Hours: Mon - Fri 11:00 AM to 12:00 AM; Sat - Sun 5:00 PM to 12:00 AM. All major cards. Licensed. Tel.: 514-289-0998
Sometimes the craving for spice surges and almost overwhelms, and there’s only one thing that can satisfy it: good Thai food.

It’s one of those cuisines that’s incredibly difficult and inconvenient to create at home. For one thing, there’s not much you can do with those eight leftover shoots of lemongrass or 6 ounces of galangal once you’re done with the meal—that is, if you can find a grocer who stocks them. And the sheer number of exotic ingredients—kaffir lime leaves, balsam, Thai basil, jasmine, coconut milk and the aforementioned galangal and lemongrass, make for a daunting cooking session.

So I just leave it up to the pros. In this case, the pros were cooking at Red Thai, a restaurant that has definitely never appeared on my radar, although it’s been around a while.

If you can get past the weird decor—one almost feels like one is in some bizarre theme park, what with the odd fake-leopard skin seat covers and the grotesquely ornate Buddha that squats munificently in the center of the room—you’ll be in for a good Thai experience.

The menu, while not inordinately vast, is nonetheless comprehensive. The mains are divided into chicken, beef, pork, duck, shrimp, fish, seafood and vegetarian.

As restaurants go, Red Thai is on the expensive side. An à-la-carte chicken dish, say Gai Phara Ram (sautéed grain-fed chicken in a peanut sauce with crispy chicken) is $14.95, while a Kung Tord Ka Tiem Prik Tai (Grilled Mekong scampies in a lime and Tamarin juicy garlic sauce) will set you back $24.95.

Most of the mains, however, fall in around the $17 range.

In the table d’hôte department, there’s the intriguing “Imperial dinner,” which includes a tasting menu of plates such as “Red Thai grain chicken Saté with Wasabi peanut sauce” and “Lobster salad with mangoes and green mint leaves,” along with a Tom Yum soup and a main course of perhaps “Duck magret with ‘Keochai’ Chef’s sauce.” This goes for $85 for two. There’s a similar “Sampler for 2” for $69 and several table d’hôtes at around $25.

The Poe Pia (Thai imperial rolls, $4.95) were four tightly packed little logs on an attractive bed of fresh lettuce in a boat-shaped dish and were accompanied by a zesty vinaigrette. They were crunchy and spicily toothsome.

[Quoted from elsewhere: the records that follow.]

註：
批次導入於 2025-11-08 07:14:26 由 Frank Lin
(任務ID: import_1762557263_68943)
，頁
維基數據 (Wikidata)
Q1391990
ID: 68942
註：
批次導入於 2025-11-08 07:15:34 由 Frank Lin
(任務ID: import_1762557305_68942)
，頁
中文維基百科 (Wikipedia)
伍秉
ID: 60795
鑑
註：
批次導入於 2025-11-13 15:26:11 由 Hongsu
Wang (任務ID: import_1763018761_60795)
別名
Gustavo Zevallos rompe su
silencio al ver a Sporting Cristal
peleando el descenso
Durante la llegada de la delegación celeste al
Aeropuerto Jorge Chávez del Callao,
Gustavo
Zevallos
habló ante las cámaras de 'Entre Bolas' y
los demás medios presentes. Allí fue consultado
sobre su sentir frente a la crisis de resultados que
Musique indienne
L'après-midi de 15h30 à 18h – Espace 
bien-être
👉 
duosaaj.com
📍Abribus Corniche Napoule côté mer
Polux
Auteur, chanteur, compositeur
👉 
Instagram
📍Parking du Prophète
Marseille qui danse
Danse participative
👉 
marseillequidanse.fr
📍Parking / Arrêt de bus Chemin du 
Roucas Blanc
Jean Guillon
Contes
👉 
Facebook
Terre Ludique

An amazing standout was the Ostrich Saté, two skewers of moistly tender ostrich in a vaguely curry/teriyaki and sesame glaze; they were reminiscent of particularly good filet mignon. Not at all what one expects from a 7-foot feather duster.

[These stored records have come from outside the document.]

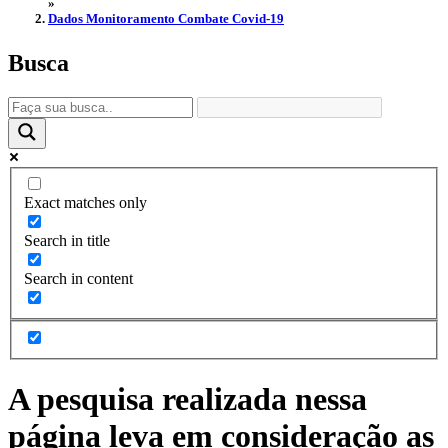
»
Dados Monitoramento Combate Covid-19
Busca
Exact matches only
Search in title
Search in content
A pesquisa realizada nessa
página leva em consideração as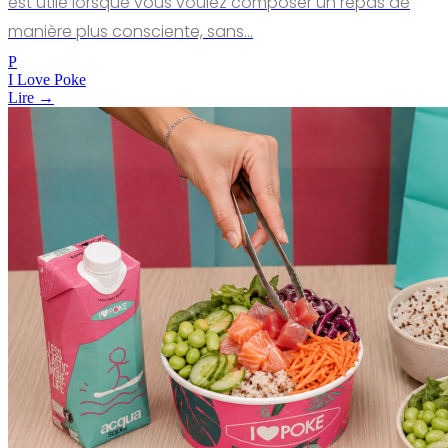
est utile lorsque vous voulez composer un repas de
manière plus consciente, sans…
P
I Love Poke
Lire →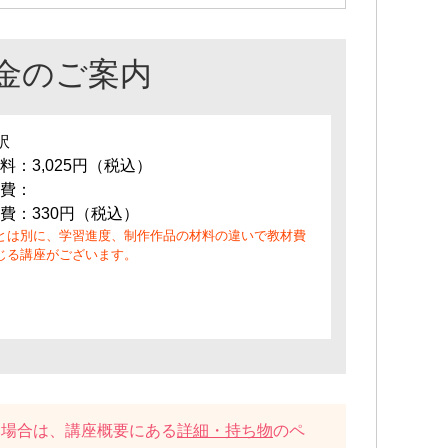
金のご案内
訳
料：3,025円（税込）
費：
費：330円（税込）
とは別に、学習進度、制作作品の材料の違いで教材費
じる講座がございます。
い場合は、講座概要にある
詳細・持ち物
のペ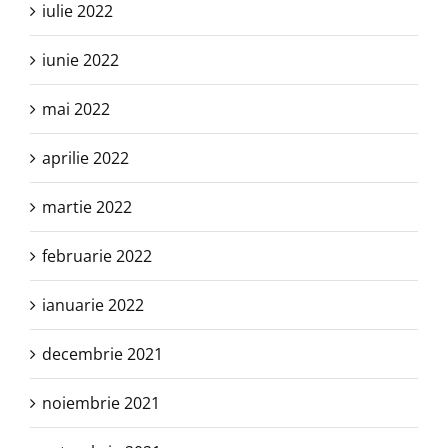
iulie 2022
iunie 2022
mai 2022
aprilie 2022
martie 2022
februarie 2022
ianuarie 2022
decembrie 2021
noiembrie 2021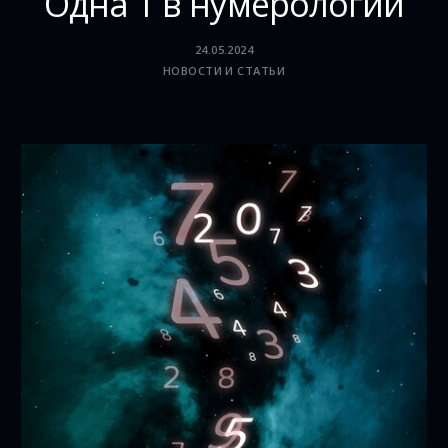
Одна 1 в нумерологии
24.05.2024
НОВОСТИ И СТАТЬИ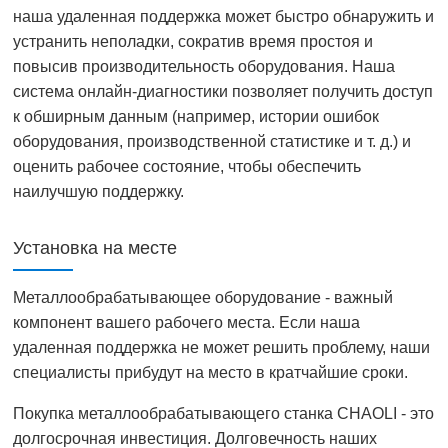
наша удаленная поддержка может быстро обнаружить и
устранить неполадки, сократив время простоя и
повысив производительность оборудования. Наша
система онлайн-диагностики позволяет получить доступ
к обширным данным (например, истории ошибок
оборудования, производственной статистике и т. д.) и
оценить рабочее состояние, чтобы обеспечить
наилучшую поддержку.
Установка на месте
Металлообрабатывающее оборудование - важный
компонент вашего рабочего места. Если наша
удаленная поддержка не может решить проблему, наши
специалисты прибудут на место в кратчайшие сроки.
Покупка металлообрабатывающего станка CHAOLI - это
долгосрочная инвестиция. Долговечность наших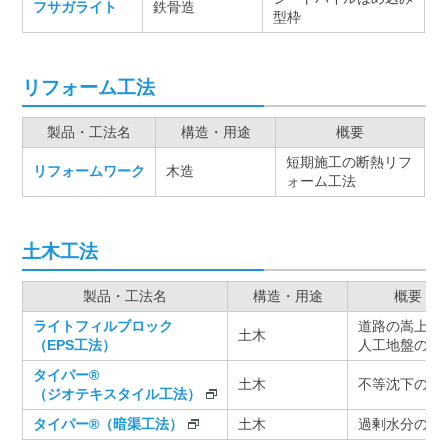
フサガライト
鉄骨造
型枠
リフォーム工法
製品・工法名
構造・用途
概要
短期施工の断熱リフ
リフォームワーク
木造
ォーム工法
土木工法
製品・工法名
構造・用途
概要
ライトフィルブロック
道路の嵩上げ
土木
（EPS工法）
人工地盤の造
タイパー®
土木
不等沈下の抑
（ジオテキスタイル工法）
タイパー®（暗渠工法）
土木
過剰水分の排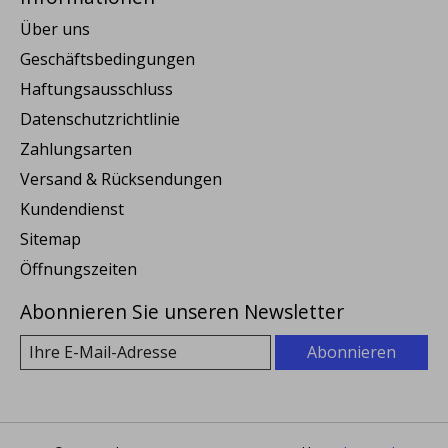
Über uns
Geschäftsbedingungen
Haftungsausschluss
Datenschutzrichtlinie
Zahlungsarten
Versand & Rücksendungen
Kundendienst
Sitemap
Öffnungszeiten
Abonnieren Sie unseren Newsletter
Abonnieren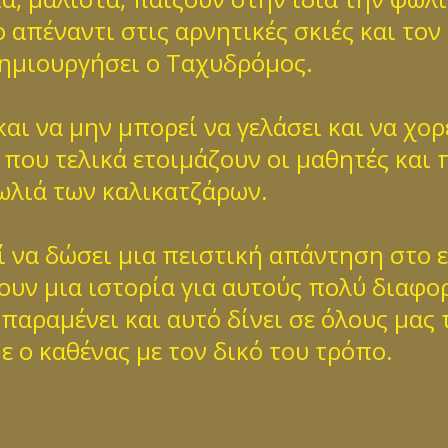
 απέναντι στις αρνητικές σκιές και το
δημιουργήσει ο Ταχυδρόμος.
αι να μην μπορεί να γελάσει και να χορ
που τελικά ετοιμάζουν οι μαθητές και π
ωλιά των καλικατζάρων.
ί να δώσει μια πειστική απάντηση στο ε
ουν μια ιστορία για αυτούς πολύ διαφο
αραμένει και αυτό δίνει σε όλους μας 
 ο καθένας με τον δικό του τρόπο.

In the mood for some fire, I asked the waiter (disappointingly from Bangladesh) what he recommended as the spiciest in the chicken section. He suggested the unlikely-named Gai Kang Pet Dang—a red-curry with coconut, bamboo shoots and fresh basil (pet means spicy). My companion ordered the Pla Mug Tod Chiang Mai (spicy squid sautéed with garlic and cilantro).

There are two kinds of rice: perfumed and sticky. We opted for the sticky, which came with the main course in little bamboo containers.

The red-curry chicken came on an elegant blue china plate; tender morsels of chicken, onions and bamboo shoots in an angry red sauce, which, while imparting all the complex flavours of Thai cooking—fresh basil, lemongrass, garlic etc.—was not nearly as fiery as it looked. It was only at the end of the meal that I remembered the little container of chili sauce that had come with it. No matter; the earthy freshness of the ingredients and pungent garlic more than made up for the lack of heat.

My friend’s squid, while pleasantly piquant in a garlicky red sauce, was rather chewy—art-gum eraser was the term that sprang to mind.

In the libation department we were in the mood for a Thai beer, but were informed that none of the Asian beers was available that day. A hot Hakutsuru saké ($7) was a poor substitute.

It’s difficult to say how high in the rankings Red Thai should be in the Montreal Thai resto list, but the flavors are there, the care in presentation is there, and if you can take the somewhat elevated prices and jungle decor I’d say it’s a safe reliever of that urge for spice.